How to incorporate Initialisation SQLs for JDBC Adapter

hi,

my integration requires a connection to a Oracle database which requires the logged in session to set the password to the database role.

after logging in, i have to run the following…
“set role <rolename> identified by ‘<password>’;”

I’ve thought of putting the above statement into a startup service of the packages that needs it but is not sure if it would work.

Basically, the concern is with connection pooling.
When the jdbc adapter only up the connection to the database as and when it’s needed. And these “new” sessions will not have executed the above sql statement.

Please help.

Kenny

Set role is session-level, so as you say, connection pooling is a problem.

Looks like a play for a Dynamic SQL adapter service.

For example:
SET ROLE ${role} IDENTIFIED BY ${password}

You will supply role and password as service inputs.

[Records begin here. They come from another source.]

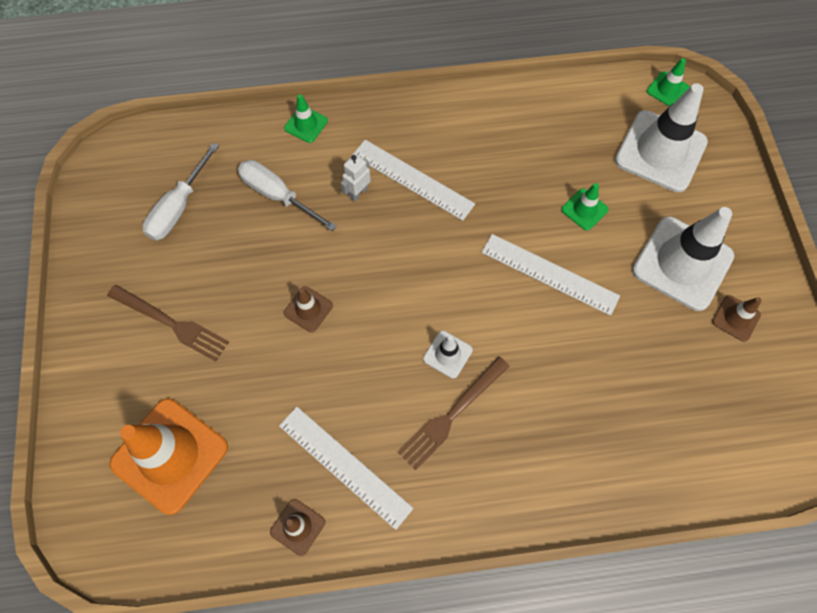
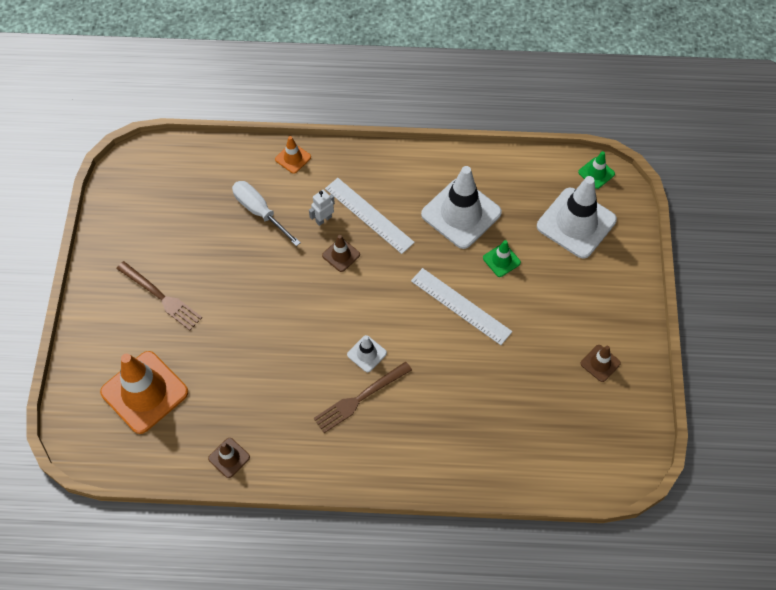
camera: 10 degrees right, 5 degrees down
(178, 207) = (181, 209): white screwdriver -> none
(306, 124) = (293, 158): green traffic cone -> orange traffic cone
(308, 309) = (267, 303): brown traffic cone -> brown traffic cone (341, 255)
(345, 466) = (272, 421): white ruler -> none
(682, 263) = (569, 314): white traffic cone -> white traffic cone (461, 213)

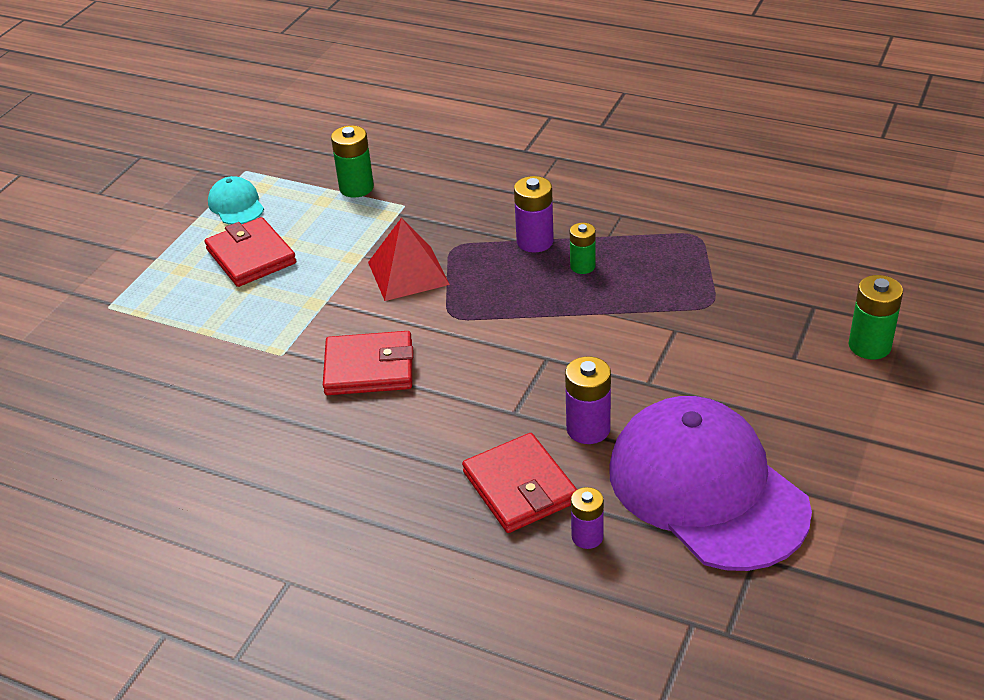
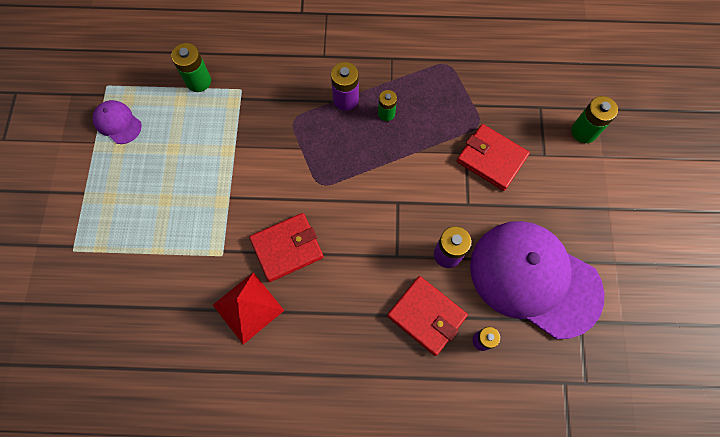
camera: 25 degrees left, 30 degrees up
(236, 205) = (117, 123): turquoise cap -> purple cap
(251, 256) = (154, 170): red wallet -> red wallet (491, 159)
(408, 273) = (273, 154): red pyramid -> red pyramid (248, 307)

Don’t forget to SET ROLE NONE before finishing because the connection is still shared.

Hi Mark,

thanks for the help.
maybe u can help me further…

how do i set it such that it’ll run after every time the JDBC adapter starts a new connection for the pool?

Kenny

If the role is to remain active through the life of the connection, it would be easier to set up a different login ID with the appropriate permissions set on the default role.

As an alternative, you could create a package startup service that executes the dynamic SQL mentioned above.

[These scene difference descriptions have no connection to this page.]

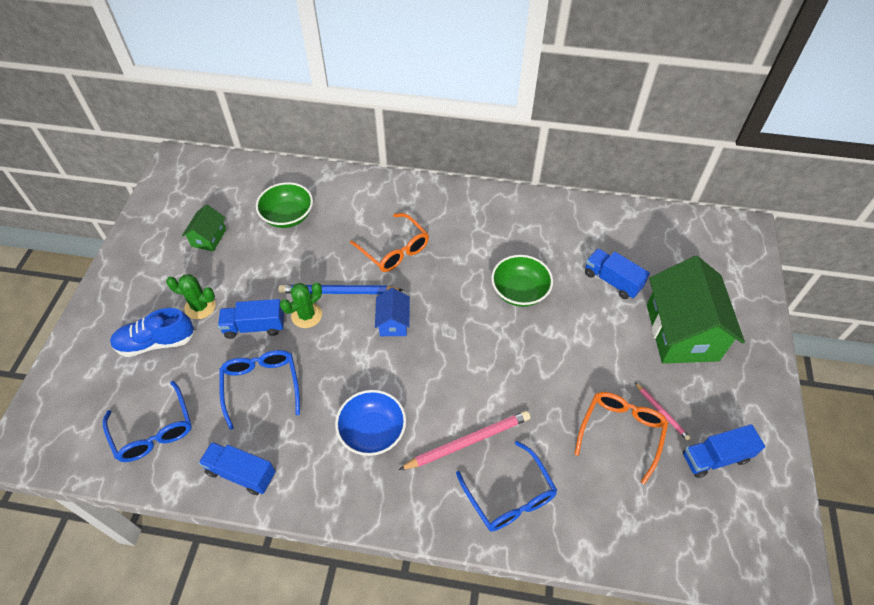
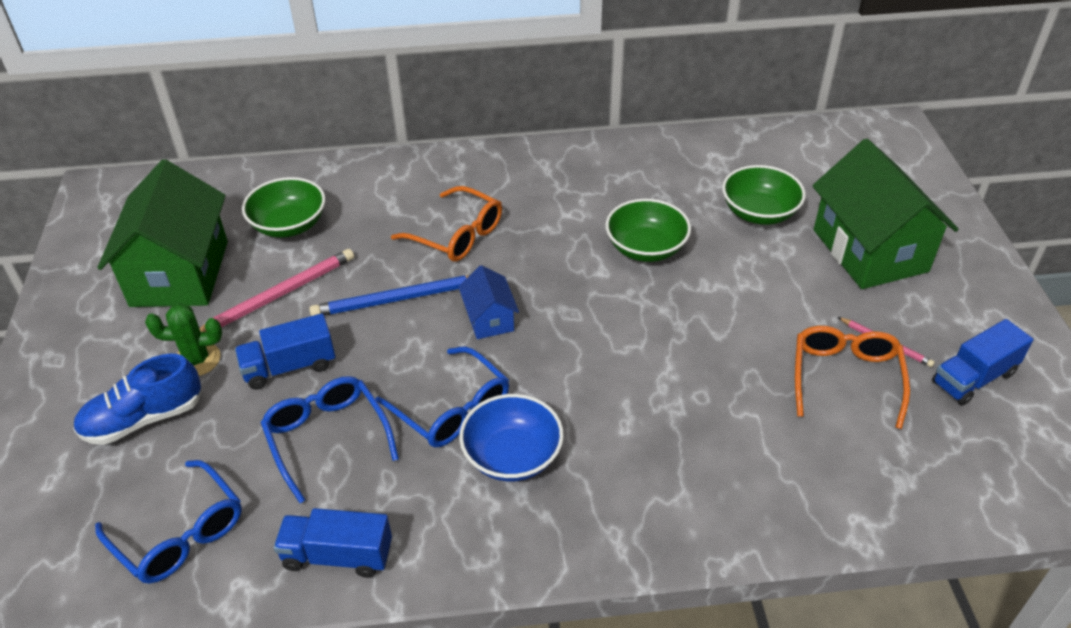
camera: 15 degrees left, 10 degrees down
(209, 238) = (179, 273): green house -> green house, size x2.13
(306, 315) = (362, 337): green cactus -> none
(468, 441) = (650, 436): pink pencil -> pink pencil (280, 294)
(509, 496) = (734, 487): blue glasses -> blue glasses (452, 409)
(612, 281) = (759, 213): blue truck -> green bowl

yup, having a role with the required permission would be the easier way.

I don’t understand how using a startup service can solve the problem though. The startup service will probably use just one of the connection in the pool (i.e only one session would have the required permissions). When IS allocates another connection from the pool to another adapter service, that integration will fail right?

Good point. I’d stay with the default role approach if you don’t want to explicitly turn the role on and off.

The main use I’ve seen for turning roles on and off is where upgraded permissions are enabled for a given user id only when they are executing sql from within an approved application, which provides the password for the role secretly.

Outside the application, if the user is running an ad-hoc tool, the permissions are more restricted.